Well, I’m pleased to continue to hear more about the perceived controversy involved in the annual Best American Poetry anthology. Why? No particular reason, other than I like my grapes a little on the sour side.
But sour grapes aside, it’s interesting to watch these conversations develop here and there. People seem really invested in several ideas. I’m not judging anyone’s position here (yet…?), just observing:
1. Best of the Best
First, as always, is the concern over “what constitutes the Best.” Because notions of quality are completely subjective, this will be an annual outrage, I think. There is no way we can objectify a method to identify the “best” poem. We could probably do this for the “most effective” poem, or the “most grammatically correct” or “most frequent use of anaphora,” but aside from what can be quantified in/about a poem, there’s just no telling.
To that end, it’s interesting to see how each guest editor selects work and from where. For me, this has always been the real interest in the series. Take, for example, the disparate journals selected by Jorie Graham and Adrienne Rich; or then again by Robert Creeley and Lyn Hejinian. On the one hand, I think it is fully the responsibility of the guest editor to make broad, wide-reaching assertions about taste (truly this is what we consider their “poetics”) in making these selections. The variable nature of the anthology is, I think, its greatest strength.
If the same sense of poetics were supported each and ever year, we’d say precisely the same poets writing precisely the same poems there. And to some extent, it has been noted, many poets do appear again and again. But let’s not forget the significance of the first-timers, the younger voices who have appeared in the anthology.
And I want to say, for the record, that the BAP anthology once presented me with what was and continues to be one of my most-loved poems: Thomas Sayers Ellis’s “Atomic Bride.” And when I was just a fledgling little squirt in college, it directed me to a smattering of (living) poets I could read and learn from. There were few (obvious) resources like this for me then.
2. Cronyism
Cronyism is the other major concern, and maybe/maybe not with good reason. I like the word “cronyism”—I mean, the way it sounds—and I’d like even more to think that I do or could soon have my own little band of cronies. In fact, there are at least three people on my blogroll I’m going to hit up first when it comes time to amass the cronies. Hell, maybe my blogroll in its entirety is my band of cronies. Who can say—except someone outside the group.
And that’s really the function of cronyism. Like all communities, cronies are most succinctly defined by who they are not. Those outside the BAP circle are most aware of their outsideness, but this is true of any group. It wouldn’t be as wrong, I suppose, if the anthology were called A Few Good American Poems from the Past Year or Really, Some Newer Work You Should Have Read or Some Stuff We Liked.
Or, if there were more than one anthology series each year that had the breadth and weight of a BAP. Then all sorts of crony groups could put forward their agendas. And at least then, although we wouldn’t have solved the problem of cronyism, we would have created more opportunities for access to more poets writing a wider variety of poetry.

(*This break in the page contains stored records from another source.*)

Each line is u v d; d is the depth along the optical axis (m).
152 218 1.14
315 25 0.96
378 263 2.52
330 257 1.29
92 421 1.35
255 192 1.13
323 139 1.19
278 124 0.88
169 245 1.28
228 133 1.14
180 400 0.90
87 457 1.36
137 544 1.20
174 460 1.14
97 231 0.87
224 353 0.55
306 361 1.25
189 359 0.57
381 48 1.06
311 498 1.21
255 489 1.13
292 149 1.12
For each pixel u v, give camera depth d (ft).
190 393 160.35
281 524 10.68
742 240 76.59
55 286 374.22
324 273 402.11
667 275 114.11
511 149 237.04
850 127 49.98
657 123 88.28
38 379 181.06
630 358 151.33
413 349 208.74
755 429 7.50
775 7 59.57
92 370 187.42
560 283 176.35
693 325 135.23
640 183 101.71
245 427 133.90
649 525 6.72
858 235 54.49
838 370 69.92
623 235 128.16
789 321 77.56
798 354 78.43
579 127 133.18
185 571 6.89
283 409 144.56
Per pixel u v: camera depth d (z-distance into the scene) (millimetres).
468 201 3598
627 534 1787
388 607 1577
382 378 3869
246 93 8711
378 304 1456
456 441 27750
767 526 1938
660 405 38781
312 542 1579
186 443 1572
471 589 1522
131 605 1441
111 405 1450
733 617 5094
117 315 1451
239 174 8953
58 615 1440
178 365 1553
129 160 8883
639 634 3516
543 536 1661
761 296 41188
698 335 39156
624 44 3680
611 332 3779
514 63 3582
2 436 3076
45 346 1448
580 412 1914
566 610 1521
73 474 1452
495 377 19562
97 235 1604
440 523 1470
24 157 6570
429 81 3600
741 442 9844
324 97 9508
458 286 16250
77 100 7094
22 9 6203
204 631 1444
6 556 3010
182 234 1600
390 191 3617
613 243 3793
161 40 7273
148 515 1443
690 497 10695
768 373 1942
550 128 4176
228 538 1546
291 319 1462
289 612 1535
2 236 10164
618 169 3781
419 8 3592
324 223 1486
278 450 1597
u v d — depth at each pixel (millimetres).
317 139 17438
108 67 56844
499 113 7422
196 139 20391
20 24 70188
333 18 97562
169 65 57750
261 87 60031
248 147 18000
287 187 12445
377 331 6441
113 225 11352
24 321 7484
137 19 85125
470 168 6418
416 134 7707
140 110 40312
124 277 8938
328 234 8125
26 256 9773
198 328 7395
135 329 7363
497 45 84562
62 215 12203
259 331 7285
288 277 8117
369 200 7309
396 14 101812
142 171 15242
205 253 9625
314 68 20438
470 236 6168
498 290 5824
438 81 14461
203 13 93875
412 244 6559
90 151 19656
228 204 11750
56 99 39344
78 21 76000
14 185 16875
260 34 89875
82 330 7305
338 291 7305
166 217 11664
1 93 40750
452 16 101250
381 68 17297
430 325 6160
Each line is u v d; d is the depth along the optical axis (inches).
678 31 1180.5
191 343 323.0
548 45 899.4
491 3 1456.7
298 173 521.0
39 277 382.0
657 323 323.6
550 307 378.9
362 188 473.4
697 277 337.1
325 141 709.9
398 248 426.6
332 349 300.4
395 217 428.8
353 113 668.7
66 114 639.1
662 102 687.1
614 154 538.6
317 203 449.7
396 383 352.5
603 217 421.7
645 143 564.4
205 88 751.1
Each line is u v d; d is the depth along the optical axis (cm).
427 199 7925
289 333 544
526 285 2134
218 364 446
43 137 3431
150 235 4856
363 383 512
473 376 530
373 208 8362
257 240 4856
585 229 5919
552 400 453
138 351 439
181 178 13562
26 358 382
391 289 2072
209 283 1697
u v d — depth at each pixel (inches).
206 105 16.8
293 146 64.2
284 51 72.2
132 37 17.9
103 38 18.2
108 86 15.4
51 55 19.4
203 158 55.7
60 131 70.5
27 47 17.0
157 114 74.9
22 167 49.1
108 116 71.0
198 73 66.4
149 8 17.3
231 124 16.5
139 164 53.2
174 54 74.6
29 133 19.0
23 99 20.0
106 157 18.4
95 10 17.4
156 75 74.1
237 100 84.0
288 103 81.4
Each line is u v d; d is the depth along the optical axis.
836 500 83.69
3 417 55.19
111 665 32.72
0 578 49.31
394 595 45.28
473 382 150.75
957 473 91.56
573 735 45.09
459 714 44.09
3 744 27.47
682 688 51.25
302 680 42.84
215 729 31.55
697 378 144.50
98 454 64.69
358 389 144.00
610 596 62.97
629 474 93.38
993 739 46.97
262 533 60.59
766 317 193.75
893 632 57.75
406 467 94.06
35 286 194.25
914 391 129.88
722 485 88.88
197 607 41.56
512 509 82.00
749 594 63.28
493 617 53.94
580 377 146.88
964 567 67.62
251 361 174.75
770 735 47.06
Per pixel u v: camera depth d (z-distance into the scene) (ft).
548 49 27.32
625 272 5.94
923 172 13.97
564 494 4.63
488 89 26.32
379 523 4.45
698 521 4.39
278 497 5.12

But what really impacts the definition of something being the “best” is the scarcity of other things that are as good. So if we were to flood the market with equally-good poems, all poems would become mediocre.
Friends, what we really need are some crappy poets putting out some crappy anthologies.
I don’t see cronyism as such a nefarious thing. Unfair? Probably. It’s a lot like life. You lose 95% of the time and the other 5% you’re just really fucking lucky.
3. Making People Feel Bad
Lastly, I’d just like to comment that while the overall discussion is interesting and potentially effective, I also get concerned that some people I really care about, who have been included in the anthology, are feeling bad. I don’t think it’s their “fault” they were selected but I think that when we question the ethics and effectiveness of the selection process, we’re also calling into question the quality of ALL the work selected.
And I don’t care if their poems are the best or not. I like them. And I like those people. And I’ll tell you, if there’s one thing I’ve learned about the poetry world, it’s that I’m a lot happier when good things happen to the good people I like rather than when good things happen to people who are assholes.